Wedle informacji Google pracuje nad urządzeniem wspierającym streamowanie gier w chmury i jest w trakcie zapraszania developerów pod swoje skrzydła. W czasie Game Developers Conference w Marcu przedstawiciele Google’a odbyli serię spotkań z dużymi firmami tworzącymi gry aby zachęcić ich do dołączenia do usługi streamingu, która ma kryptonim Yeti. Pracownicy Google pojawili się także na ostatnim E3, gdzie wedle plotek nie tylko chcieli zareklamować swoją usługę, ale byli też zainteresowani wykupieniem kilku studiów tworzących gry.

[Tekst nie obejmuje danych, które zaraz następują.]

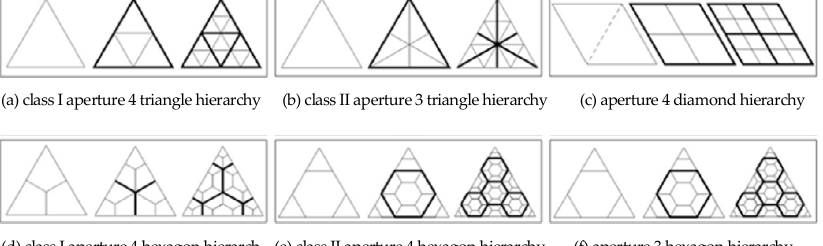
Figure 2. Recursive subdivision methods of different partition topologies [9].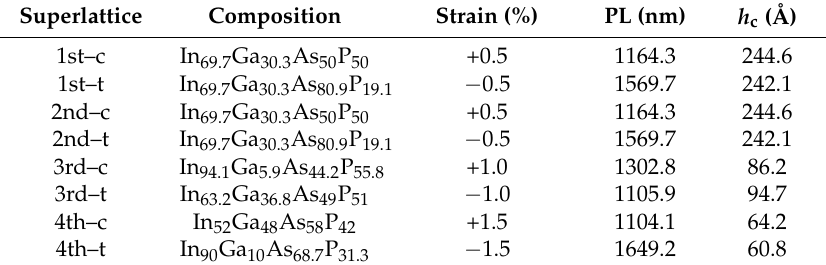
Table 1. Summary of the parameters of the superlattices used in this study.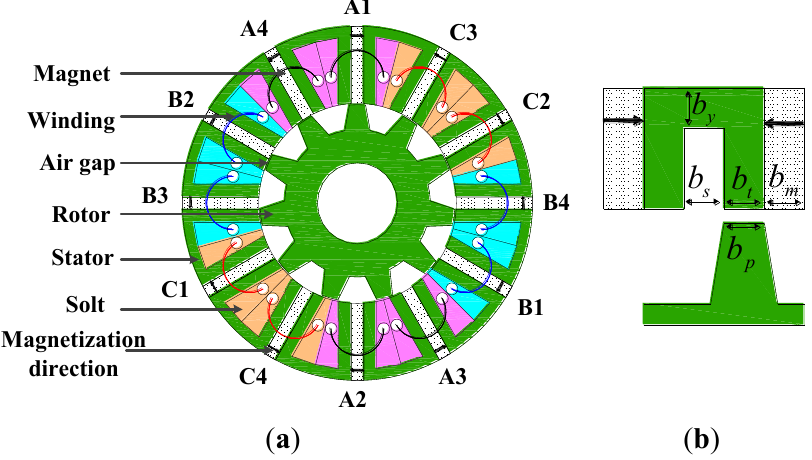
Figure 1. Schematic of the proposed flux switching permanent magnet (FSPM) machine: ( a ) all poles wound cross section; and ( b ) one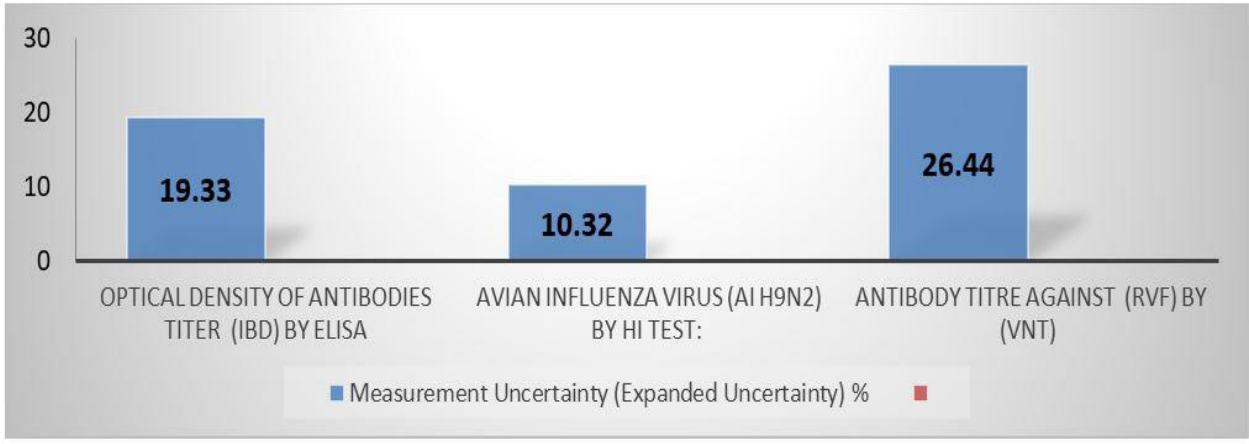
Fig. 8: Comparison of Measurement Uncertainty of Determination of Virus Titer by Different Techniques.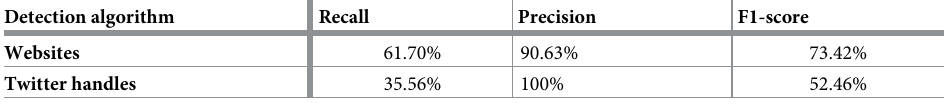
Table 1. Recall , Precision and F1-score of the Website and Twitter Handle Detection Algorithm based on a sample of 200 companies from the 112,653 companies in the IT sector. Detection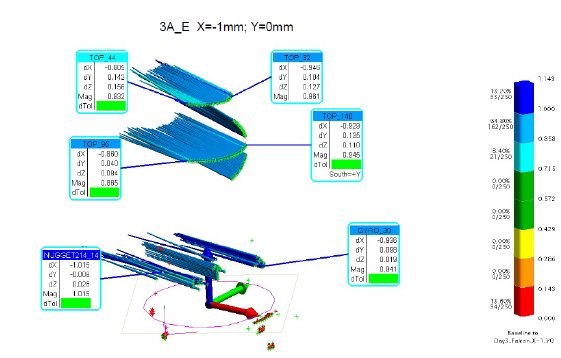
Fig. 14. Photogrammetry data obtained after a horizontal displacement of the gyrotron of 1mm in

Na czym miałoby polegać granie w chmurze? Tak jak już dzisiaj oferuje to GeForce Now czy PlayStation Now – gry uruchomione byłyby na serwerach, a to graczy transmitowany byłby obraz. Od gracza wysyłane były z powrotem komendy z kontrolera. Taka inicjatywa wymaga jednak dość szybkiego łącza i dużej ilości serwerów, rozsianych po świecie. Zaletą takiego rozwiązania jest fakt, że do obsługi nie wymaga praktycznie żadnego sprzętu. Nie potrzeba konsoli z mocnymi podzespołami, a wystarczy mała przystawka ze złączem internetowym.

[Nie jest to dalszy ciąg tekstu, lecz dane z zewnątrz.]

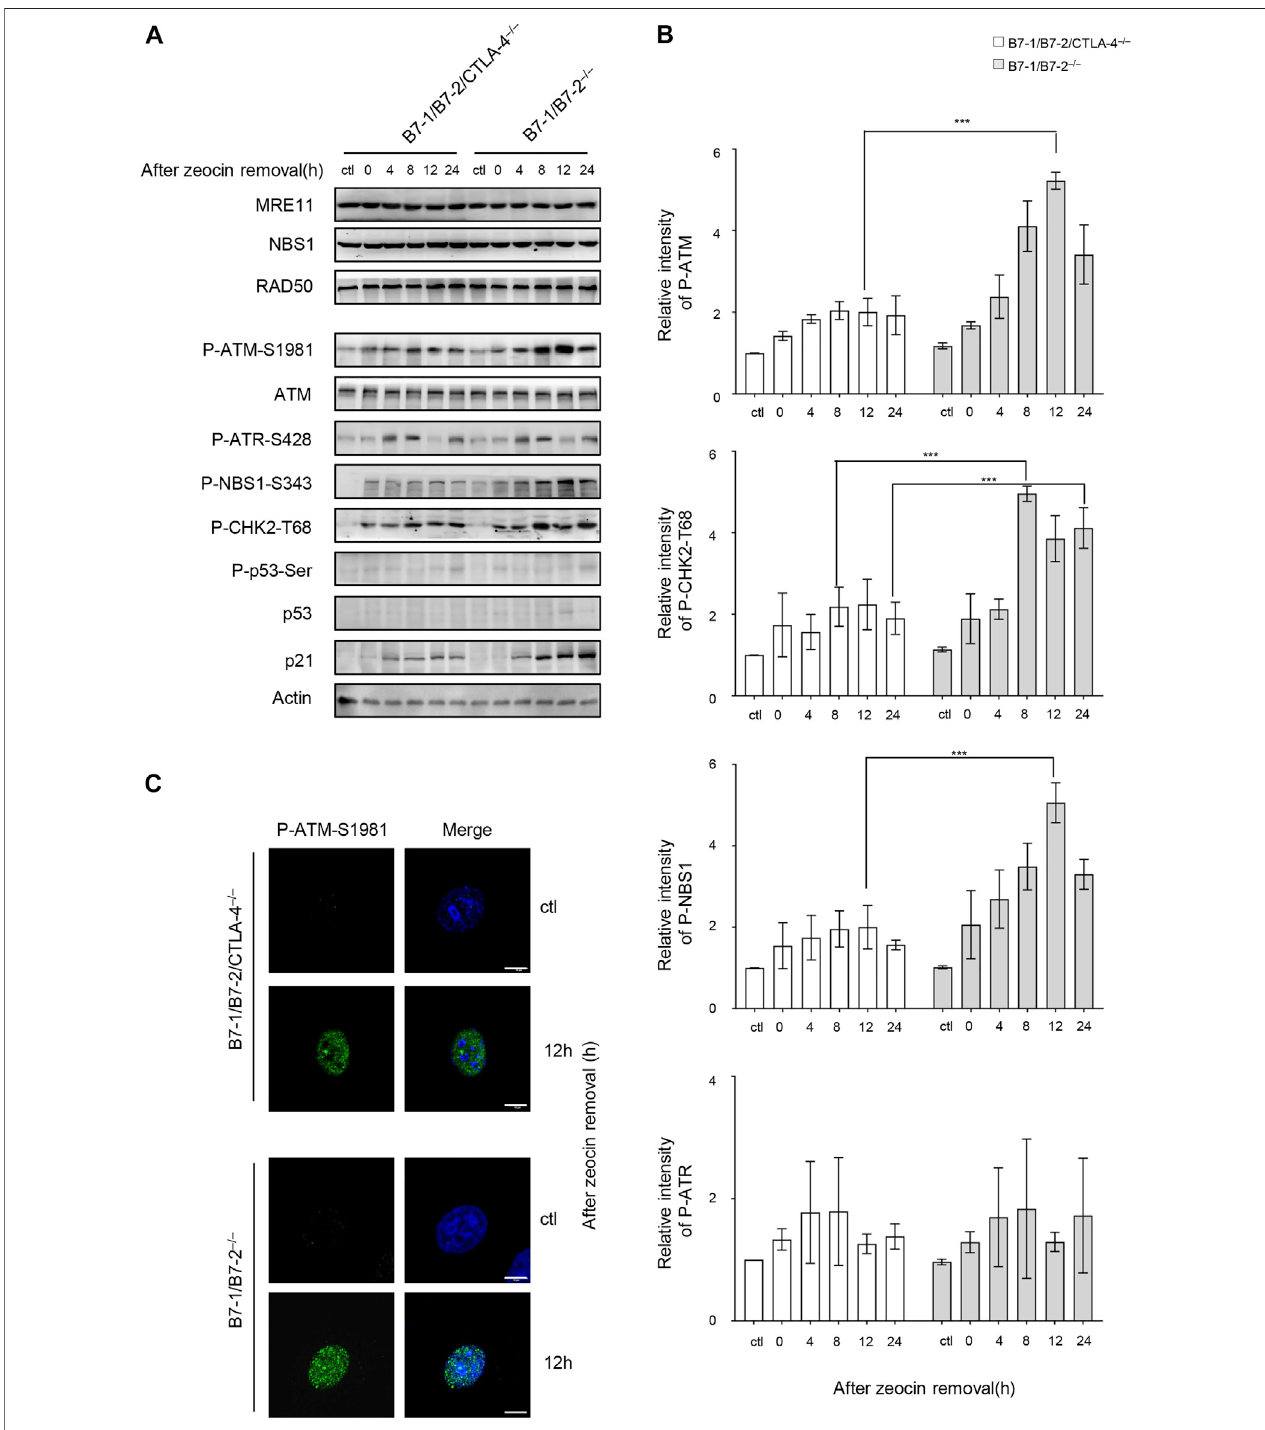
FIGURE4| CTLA-4causesgreaterzeocin-inducedactivationofATMandATM-dependentsignalingpathways.TheCD4 + TcellsfromB7-1/B7-2 − / − andB7-1/B7- 2/CTLA-4 − / − mice were treated with 500 μ g/ml zeocin for 1 h and then harvested at the indicated times. (A) Representative western blotting analyses are shown. The cells were lysed and analyzed at the indicated time intervals. The bar chart represents the intensity of the immunoblot bands in the corresponding group. (B) Quanti fi cation of P-ATM and P-CHK2-T68 immunoblots in the corresponding groups. Each experiment was independently performed three times ( n = 3). (C) P-ATM-S1981 was detected using immuno fl uorescence staining. The cells were subjected to immuno fl uorescence staining using speci fi c antibodies against P-ATM- S1981 (green) and nuclei (DAPI, blue). Scale bar, 10 μ m.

To nie pierwszy raz gdy firma zainteresowała się rynkiem gier. W 2014 roku byli o krok od wykupienia serwisu Twitch, ale szybszy w tamtym czasie okazał się Amazon. Od lat krążyły plotki o mikro konsolce uruchamiającej gry z Androida, ale widząc jakim powodzeniem cieszą się takie inicjatywy jak Shield TV raczej można włożyć to między bajki.
Czy streaming gier z chmury okaże się przyszłością? Tego dowiemy się zapewne niedługo.